Ciências

O veneno do beijo e o câncer

Alberto Consolaro
| Tempo de leitura: 4 min

No corpo temos 100 trilhões de bactérias ou 10 vezes mais do que células, sem contar vírus, fungos e parasitas. Somos um monte ambulante de bactérias! Não podemos ficar irados pois testes em humanos mostraram que sem elas não sobreviveríamos: precisamos delas! Os mecanismos de defesa sem elas, não funcionam. Incrível, somos paradoxais em todos os sentidos.

Uma grande parte das bactérias está na boca. Na língua a quantidade é muito grande circulando agitadamente em viagens pelos recantos e encantos da boca. Ao beijar uma língua trocaremos milhões de bactérias e seus produtos como enzimas, toxinas e dejetos. Isto que é intimidade!

Uma bactéria em média tem diâmetro igual à milésima parte de 1mm ou 1 micrometro. Ou uma micra como diria meu vovossauro! Os vírus são menores, muiiiito menores que as bactérias. São tão pequenos que os pesquisadores acreditavam que os líquidos ou fluidos que provocavam doenças estavam contaminados por venenos, pois eles passavam pelos melhores filtros nos laboratórios. A palavra "vírus" significa veneno em latim.

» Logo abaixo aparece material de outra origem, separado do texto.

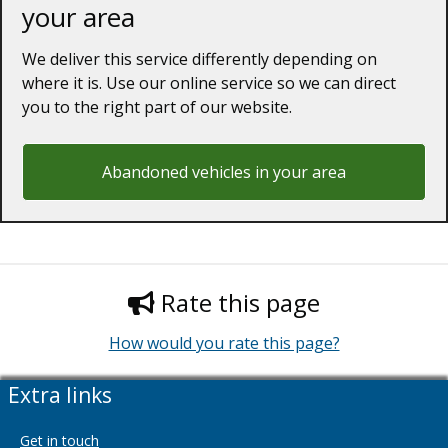
your area
We deliver this service differently depending on
where it is. Use our online service so we can direct
you to the right part of our website.
Abandoned vehicles in your area
Rate this page
How would you rate this page?
Extra links
Get in touch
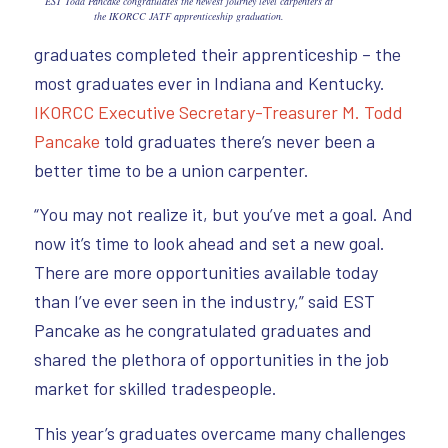
EST Todd Pancake congratulates the newest journey level carpenters at
the IKORCC JATF apprenticeship graduation.
graduates completed their apprenticeship – the
most graduates ever in Indiana and Kentucky.
IKORCC Executive Secretary-Treasurer M. Todd
Pancake
told graduates there’s never been a
better time to be a union carpenter.
“You may not realize it, but you’ve met a goal. And
now it’s time to look ahead and set a new goal.
There are more opportunities available today
than I’ve ever seen in the industry,” said EST
Pancake as he congratulated graduates and
shared the plethora of opportunities in the job
market for skilled tradespeople.
This year’s graduates overcame many challenges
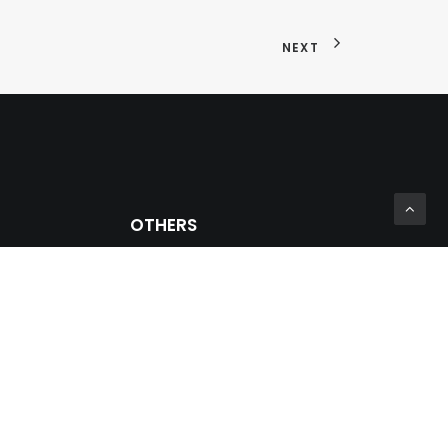
NEXT
OTHERS
Private Zone
Prosein Group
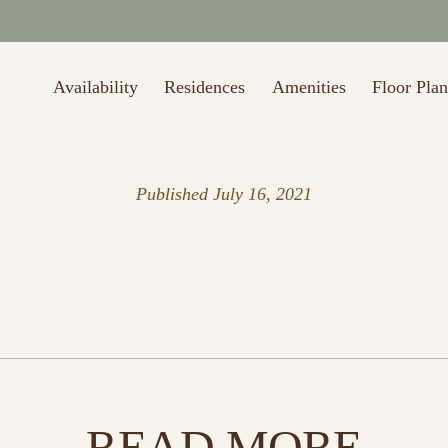
Availability
Residences
Amenities
Floor Plan
Published
July 16, 2021
READ MORE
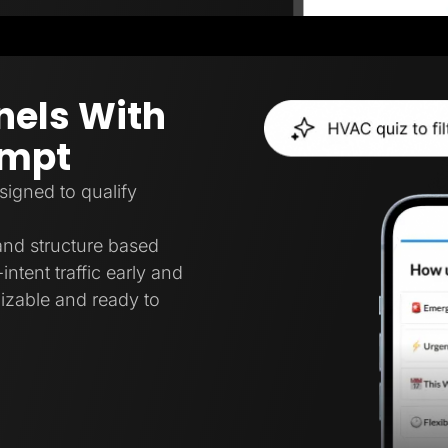
nels With
ompt
signed to qualify
 and structure based
intent traffic early and
mizable and ready to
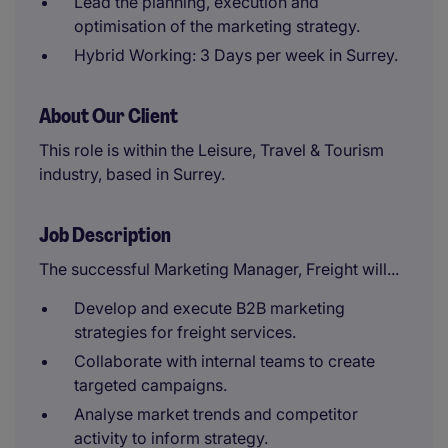
Lead the planning, execution and
optimisation of the marketing strategy.
Hybrid Working: 3 Days per week in Surrey.
About Our Client
This role is within the Leisure, Travel & Tourism
industry, based in Surrey.
Job Description
The successful Marketing Manager, Freight will...
Develop and execute B2B marketing
strategies for freight services.
Collaborate with internal teams to create
targeted campaigns.
Analyse market trends and competitor
activity to inform strategy.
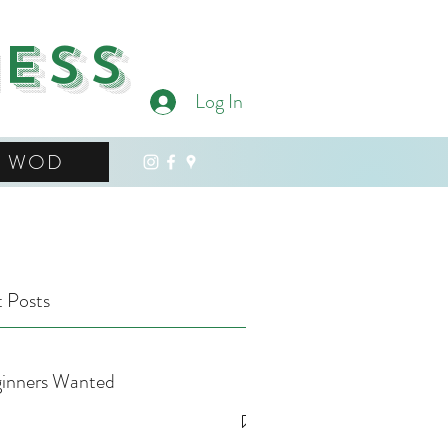
ness
Log In
WOD
 Posts
inners Wanted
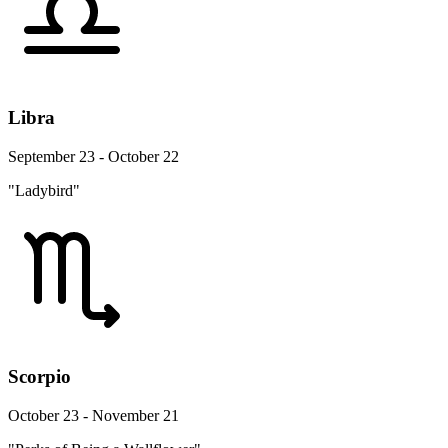
Libra
September 23 - October 22
"Ladybird"
Scorpio
October 23 - November 21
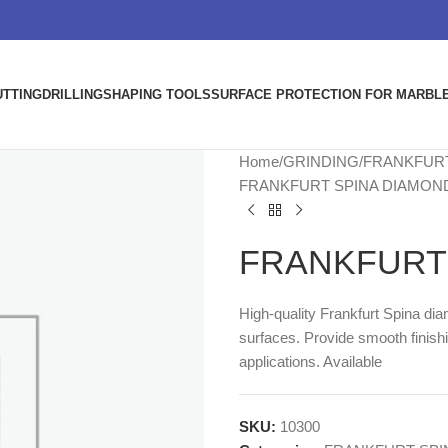
UTTING
DRILLING
SHAPING TOOLS
SURFACE PROTECTION FOR MARBLE
Home
GRINDING
FRANKFURT
FRANKFURT SPINA DIAMON
FRANKFURT 
High-quality Frankfurt Spina di
surfaces. Provide smooth finishi
applications. Available
SKU:
10300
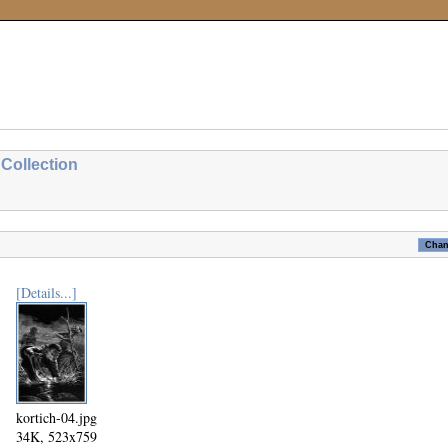
Collection
[Details...]
kortich-04.jpg
34K, 523x759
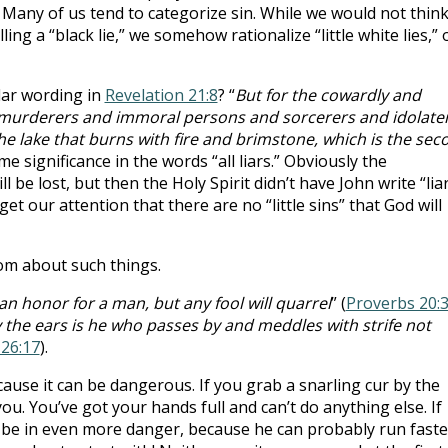
 Many of us tend to categorize sin. While we would not think
ing a “black lie,” we somehow rationalize “little white lies,” 
lar wording in
Revelation 21:8
? “
But for the cowardly and
murderers and immoral persons and sorcerers and idolate
n the lake that burns with fire and brimstone, which is the sec
me significance in the words “all liars.” Obviously the
 be lost, but then the Holy Spirit didn’t have John write “liar
 get our attention that there are no “little sins” that God will
om about such things.
an honor for a man, but any fool will quarrel
” (
Proverbs 20:
 the ears is he who passes by and meddles with strife not
26:17
).
se it can be dangerous. If you grab a snarling cur by the
you. You’ve got your hands full and can’t do anything else. If
 be in even more danger, because he can probably run faste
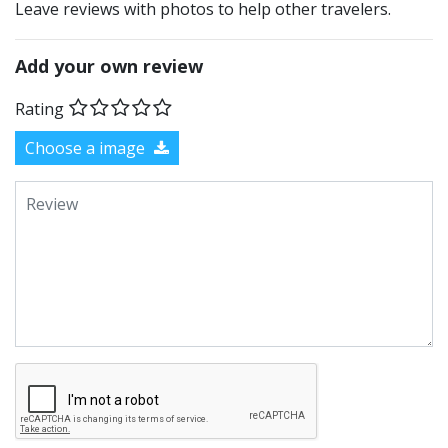
Leave reviews with photos to help other travelers.
Add your own review
Rating
Choose a image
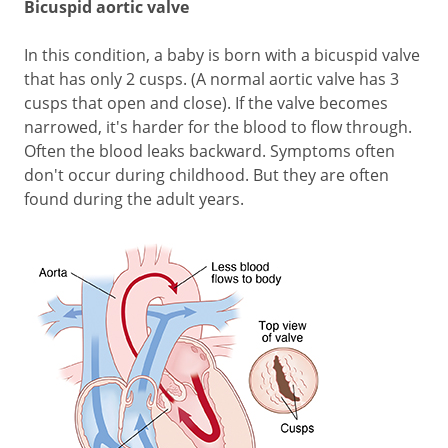
Bicuspid aortic valve
In this condition, a baby is born with a bicuspid valve
that has only 2 cusps. (A normal aortic valve has 3
cusps that open and close). If the valve becomes
narrowed, it's harder for the blood to flow through.
Often the blood leaks backward. Symptoms often
don't occur during childhood. But they are often
found during the adult years.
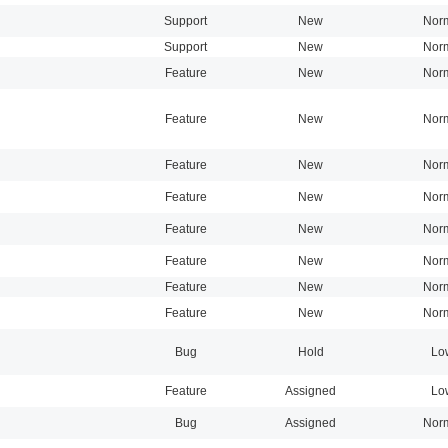
Support
New
Nor
Support
New
Nor
Feature
New
Nor
Feature
New
Nor
Feature
New
Nor
Feature
New
Nor
Feature
New
Nor
Feature
New
Nor
Feature
New
Nor
Feature
New
Nor
Bug
Hold
Lo
Feature
Assigned
Lo
Bug
Assigned
Nor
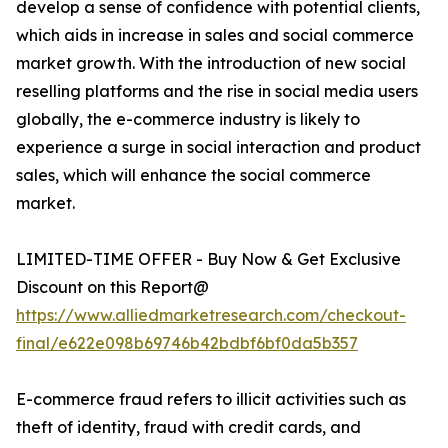
develop a sense of confidence with potential clients,
which aids in increase in sales and social commerce
market growth. With the introduction of new social
reselling platforms and the rise in social media users
globally, the e-commerce industry is likely to
experience a surge in social interaction and product
sales, which will enhance the social commerce
market.
LIMITED-TIME OFFER - Buy Now & Get Exclusive
Discount on this Report@
https://www.alliedmarketresearch.com/checkout-
final/e622e098b69746b42bdbf6bf0da5b357
E-commerce fraud refers to illicit activities such as
theft of identity, fraud with credit cards, and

Temos trilhões de vírus por aí em tipos muito diferentes entre si. No corpo entram e parasitam apenas em um dos 206 tipos de células que temos. Os vírus tem tropismo ou preferência para um tipo de célula e escolhe muito bem pois só conseguem se multiplicarem dentro dela. Fora de células morrem ou ficam latentes. Exemplos: vírus da hepatite preferem células do fígado e do herpes, as células neurais.

Um tipo de vírus penetra nas células epiteliais da pele e das mucosas bucal, genital e anal. Nestas células promovem proliferação e formação de crescimentos benignos conhecidos como verrugas e papilomas com projeções filiformes superficiais que nos órgãos genitais são popularmente chamados de cavalo de crista ou crista de galo. Este vírus recebeu o nome de HPV ou Human Papillomavirus.

No início acreditou-se que estava relacionado apenas com verrugas e papilomas, mas depois descobriu-se que havia mais de 200 sub-tipos. Agora sabe-se que alguns deles provocam o câncer de útero, pênis, boca e orofaringe. Em 80% dos cânceres de boca e orofaringe do Hospital A.C. Camargo, tem-se associação com o HPV, especialmente o sub-tipo 16, encontrado principalmente na região genital.

O perfil do portador de câncer bucal era formado por homens com mais de 50 anos, fumantes e usuário de álcool. No país em média tem se 14 mil casos de acordo com o Instituto Nacional do Câncer. Na última década este perfil mudou e são jovens não fumantes entre 30 e 45 anos e praticantes do sexo oral. O HPV é a razão para a mudança pois espalhou assustadoramente pela maior densidade da população urbana e maior atividade sexual sem proteção desde jovem. O câncer bucal associado ao HPV triplicou e os relacionados ao tabaco e álcool, diminuíram.

Pesquisa no International Journal of Epidemiology revela que quanto maior o número de parceiras com as quais se pratica sexo oral e quanto mais precoce for o início da vida sexual, maior o risco do homem desenvolver câncer associado ao HPV. A vacina no país não é aprovada para homens, apenas para mulheres entre 9 e 16 anos e contra 4 sub-tipos entre os quais o 16. Ainda assim, apenas na rede privada a um custo médio de R$900,00 reais.

Sexo não é apenas interação de genitálias, mas também inclui beijo na boca e sexo oral com mucosa esfregando-se em outra mucosa, com atritos, erosões e micro-traumatismos com sangue diluído na superfície, troca de saliva e muitos vírus, bactérias e fungos. Pela boca temos muito mais contato com outras pessoas e com o mundo do que com a região genital. As pessoas pensam que beijar é um ato inocente, mas biologicamente não é, infelizmente! Devemos escolher quem beijar.

A boca é a principal porta de entrada pois aspiramos as gotículas dos espirros e da respiração alheia, inclusive dos animais. Na boca colocamos a mão que cumprimentou alguém que tocou o nariz e outras partes do corpo sem lavar. A mão e a boca que te tocam agora, em outro canto da festa pode ter afagado a intimidade de outro corpo! Os japoneses cumprimentam abaixando levemente o corpo: sem toques!

Beijar na boca é intimidade máxima; significa dizer ao outro: vou lhe beijar na parte mais infectada, arriscada e perigosa do seu corpo! Vou arriscar minha vida, confiar em suas atitudes, vou me entregar de corpo e alma! Será que camisinha deveria ser usada na língua quando se beijasse sem compromisso!?